万緑

 いつもの山仲間でアポイ岳に登ってきた。馬の背までは一緒に歩いたがそこで思い思いのアポイを楽しむことになった。リーダーのYamaさんは念願のヒメチャマダラセセリを撮影するべく山の背に貼り付くという。Kudさんはアポイ固有種の植物を丹念に調べるべく八合目まであたりを集中的に探索するらしい。Kubさんは三年前の時登っているからとのんびりしながらゆっくり五合目まで先に降りているという。私と、アポイが初めてのTakeさんは頂上を目指した。
 イワザクラとエゾキスミレは見て行けよ。と宿題のように言われた花はちゃんとカメラに収め、八合目と九合目の中間位のところに差し掛かった時、岩の上に小さな子供用の片方の真っ赤な軍手が目に飛び込んできた。それは昔からそこに置かれていたように置かれていた。見覚えがあった。お父さんとお母さんと一緒に登っていた女の子の手袋だ。白いミニのワンピースに白いスパッツ、薄水色の帽子をかぶった就学前くらいの女の子がお父さんとお母さんの前を目印のようにその真っ赤な手袋を前後に振って歩いていた。二合目と三合目の中間、花撮りにうろうろしていたじじいたちの励ましも必要ないかのように追い越していった手袋だ。きっと幌満の方から降りるだろうから持って行ったって渡せるわけでもないので一度手に取ったがまた元の石の上に置いた。アポイの日に焼け土に焼けた黄土色の石の上でその赤い手袋は待つことを決めたように見えた。
 頂上に顔を出したら、Takeさんが「あーっいた!」と声を上げた。女の子がいた。お父さんが「手袋見ませんでしたか?」と言い「石の上にありました」と答えると「八合目より上でしたか?下でしたか?」と訊かれた。「八合目より上です。持ってこようかどうか迷ったけれど置いてきてしまいました」というと「いえ、これから降りますから取って帰ります」とお父さんは答えた。その間に女の子はもう降り口に向かおうとしていた。片手だけに赤い手袋をして。

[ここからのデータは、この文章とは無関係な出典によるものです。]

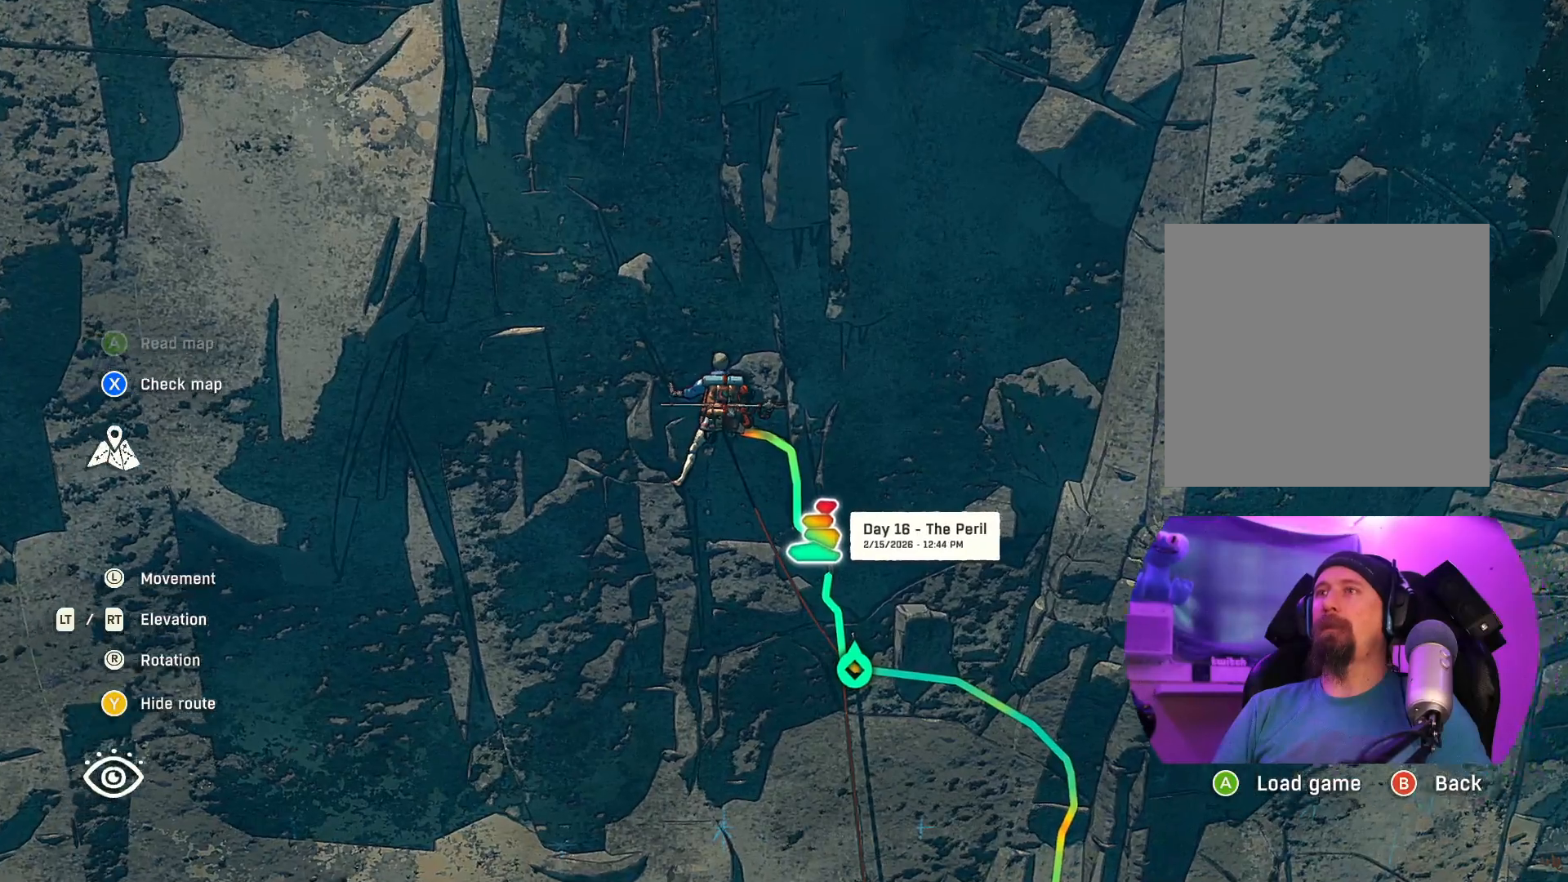
{"buttons": [], "left_stick": "center", "right_stick": "center", "events": [[284, "right_stick", "left"], [367, "right_stick", "down-left"], [500, "right_stick", "center"]]}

 親子がいなくなった山頂に桜が余花を咲かせていた。その下で昼にした。アポイの山頂は木立に囲まれて展望がよくない。そそくさと昼を終え、前回道のりが長いのに花が少なかった思いもあり私たちも幌満コースを嫌って登路を降りた。
 親子はもういなかったし、赤い手袋も無かった。そういえばあの子の声を聞かなかったなーと思った。お父さんお母さんに甘える様子もなかったなーと思った。あの子と真っ赤な手袋がとても似合って思い出された。